A number n is called abundant if the sum of its proper divisors exceeds n. Find the sum of all the positive integers which cannot be written as the sum of two abundant numbers.

I have tried several things and optimized my code as much as I could with my limited knowledge of coding. A few days ago I started learning how to code, and I found this page, (project euler), I deviated a little from learning and just started to code to try and solve the problems. So far I've managed to solve most of the easiest problems without taking a long time, but this one is taking too long in comparison. Sorry if my code isn't understandable.

sum_abundant = []
for i in abundant:
    for n in abundant:
        c = i + n
        if n > i:
            break
        if c < 28123:
            if c not in sum_abundant:  # if the number has already been removed, it won't remove it again.
                sum_abundant.append(c)

("abundant" is a list with all the abundant numbers.) It isn't the whole code, just the part where I believe it takes most of the time.

Answer 1

One approach that you could take is to decompose the problem into intermediate steps:

• Determine the proper divisors of all numbers up to 28123
• Select the numbers that are "abundant" using the lists of divisors
• Find all pairs of abundant numbers and flag their sums
• Select the numbers that were not flagged by the previous steps (those will be the numbers that cannot be expressed as the sum of two abundants)
• Compute the sum of this result

here's an example:

# Create a list of proper divisora for all numbers up to 28123...

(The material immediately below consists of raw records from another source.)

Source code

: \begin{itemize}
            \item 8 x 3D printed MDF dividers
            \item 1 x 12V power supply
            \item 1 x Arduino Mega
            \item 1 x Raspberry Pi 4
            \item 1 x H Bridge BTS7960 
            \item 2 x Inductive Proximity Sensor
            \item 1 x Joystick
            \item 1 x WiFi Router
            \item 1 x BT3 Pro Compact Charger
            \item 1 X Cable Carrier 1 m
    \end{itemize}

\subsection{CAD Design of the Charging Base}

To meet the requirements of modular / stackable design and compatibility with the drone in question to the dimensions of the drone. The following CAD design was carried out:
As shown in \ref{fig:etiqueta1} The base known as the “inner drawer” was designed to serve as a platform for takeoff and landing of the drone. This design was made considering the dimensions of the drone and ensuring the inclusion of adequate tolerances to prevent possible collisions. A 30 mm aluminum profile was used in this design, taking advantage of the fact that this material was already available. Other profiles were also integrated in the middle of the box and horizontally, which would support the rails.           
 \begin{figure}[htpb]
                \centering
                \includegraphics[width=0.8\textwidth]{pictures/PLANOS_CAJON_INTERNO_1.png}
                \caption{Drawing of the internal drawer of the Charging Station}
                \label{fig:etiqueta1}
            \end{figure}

properDivs     = [ [] for _ in range(28124) ] 
for n in range(1,28124):
    for i in range(2*n,28124,n):
        properDivs[i].append(n)

# Select the numbers that are abundant (sum of divisors > number itself)...

abundants = [n for n,divs in enumerate(properDivs) if sum(divs)>n]

# Find all pairs of abundant numbers and flag their sums

from itertools import combinations_with_replacement
sumOf2Abundants = [False for _ in range(28124)]
for a,b in combinations_with_replacement(abundants,2):
    if a+b<len(sumOf2Abundants):
        sumOf2Abundants[a+b] = True

# Select numbers that were not flagged...

result = [n for n,isSumOf2 in enumerate(sumOf2Abundants) if not isSumOf2]

# compute and print the sum of the above result

print(sum(result))